With only two names on the June primary ballot, voters in the mountainous 4th Congressional District are virtually certain to have those same two names to consider in the general election in November.
Tom McClintock, 55
Political experience: US Representative 2009-present; state senator 2000-2008; state assemblyman 1996-2000, 1982-1992
Education: Bachelor's in political science from the University of California, Los Angeles
Occupation: United States representative
Personal: He and his wife, Lori, have two children
Quote: "Government cannot create jobs, because government cannot create wealth. ... But it can create conditions in which jobs either flourish or wither."
Jack Uppal, 57
Political experience: None
Education: Doctorate in chemistry from the Massachusetts Institute of Technology, and a bachelor's in chemistry from State University of New York, Albany
Occupation: Semiconductor executive and engineer
Personal: Married to Kathryn Uppal. They both have children from previous marriages.

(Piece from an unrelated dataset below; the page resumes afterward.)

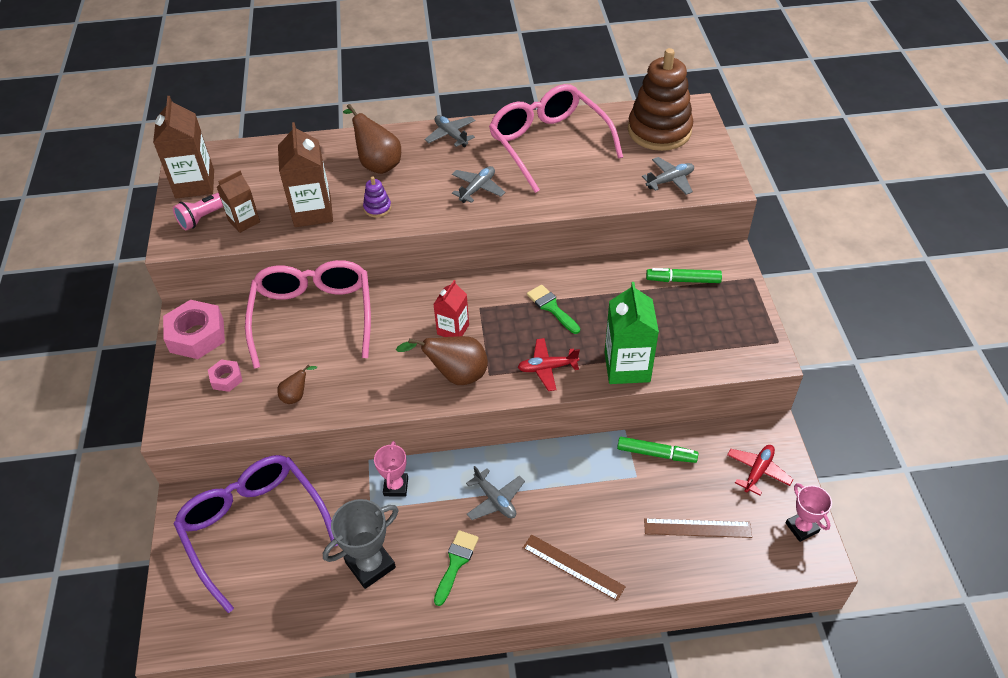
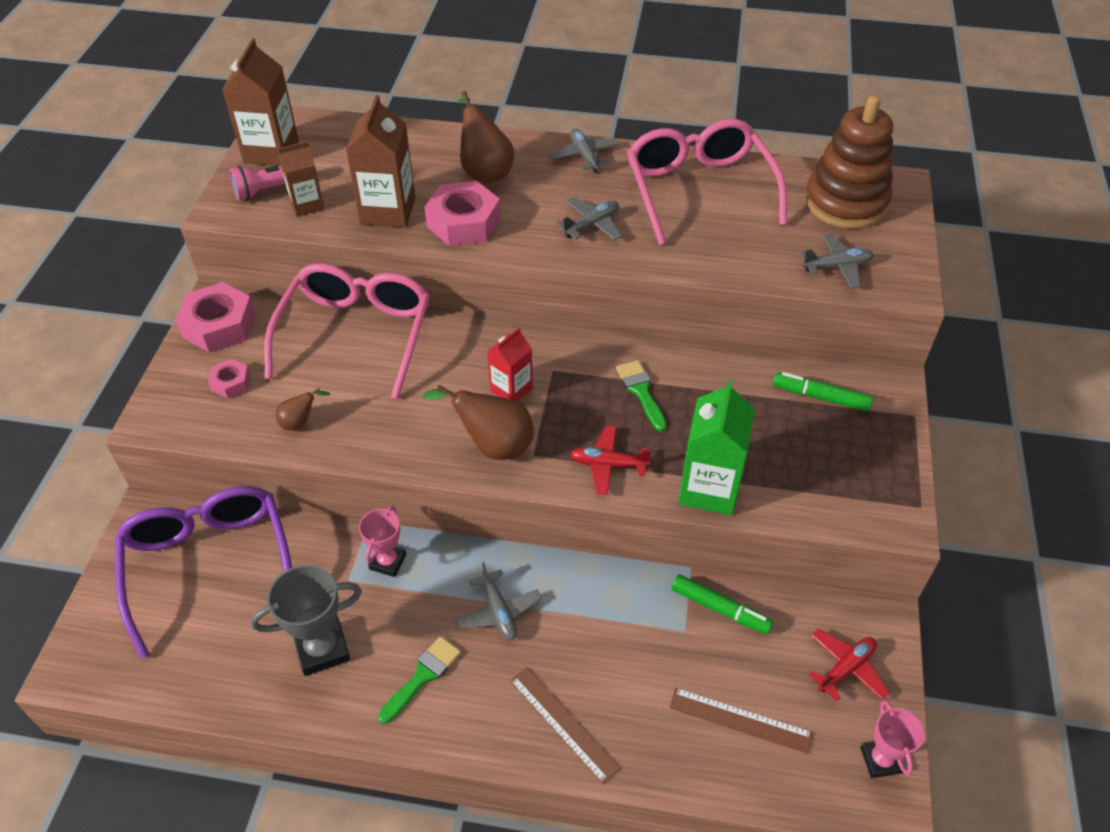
camera: 15 degrees right, 0 degrees up
purple stacking toy [363,176,391,218] -> pink nut [425,181,501,246]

Quote: "We put people in Congress to come to agreements and get things done, and none of that happened last year. We can't have extremists holding up the country for either a political gain or to support an extreme ideology."
The lack of competition is likely because incumbent Republican Tom McClintock of Rocklin would appear to have a strong chance of keeping his seat.
Not only does the newly drawn 4th District have a 16-point Republican registration advantage (46 percent Republican to 30 percent Democrat), but McClintock is a longtime lawmaker who has raised more than $700,000 in donations for this race, more than 50 times the amount raised by Democratic rival Jack Uppal, according to the most recent Federal Elections Commission statements.
Uppal, a tech industry executive from Lincoln, nevertheless, is gamely throwing himself into the race and says he has a chance to win.
"The numbers would suggest there's a lot of disgruntled people in this district," Uppal said. "They may be registered Republican, but they are not enamored of the more extreme policies of McClintock. I am a moderate Democrat."
The numbers Uppal refers to include the results of the 2008 election, in which Democrat Charlie Brown came within 1,800 votes, or .6 of a percent, of McClintock.
That year, the 4th Congressional District had different boundaries but a similar 14-point Republican registration advantage.
Still, McClintock was running for the first time there in 2008. When he ran for a second term in 2010, he defeated a different Democratic rival, Clint Curtis, by a wide margin of 61.3 percent to 31.5 percent.
McClintock is an unabashed conservative, constitutionalist, and a member of the Tea Party Caucus.
He agrees that Congress currently does not function well, but he doesn't pin the blame on partisan differences.
"It is a question over basic public policy and the process by which public policy is developed," McClintock said. He said constitutional checks - in particular Congress - are no longer able to restrain the growth of government.
"The spending lobby has gotten out of control," McClintock said.
Uppal has a different take on that. From his perspective, it appears McClintock opposes bringing federal dollars back home to benefit the district.
"The people in our district are paying quite a bit in taxes, federal taxes, and we are not really getting much back in those taxes," Uppal said.
McClintock says that is a distortion. "That is not true. I have fought very hard for projects in the district."
What McClintock says he does oppose is the use of earmarks, "closed door additions to bills that depend upon the political clout of the congressman."
That kind of spending escapes scrutiny and was "corrupting the Congress," McClintock said.
McClintock, who serves on the Natural Resources Committee, says excessive government regulation is choking off economically beneficial timber, mining and grazing on public lands. That's a huge issue in the 4th District, where mill closures have left many communities economically depressed.
Uppal said environmental rules are needed but that he knows they are burdensome. "The problem is that our review process for projects, whether it be a road project or a building project, tend to be very, very long and tedious."
Uppal said he wants to streamline regulations that slow projects on public lands.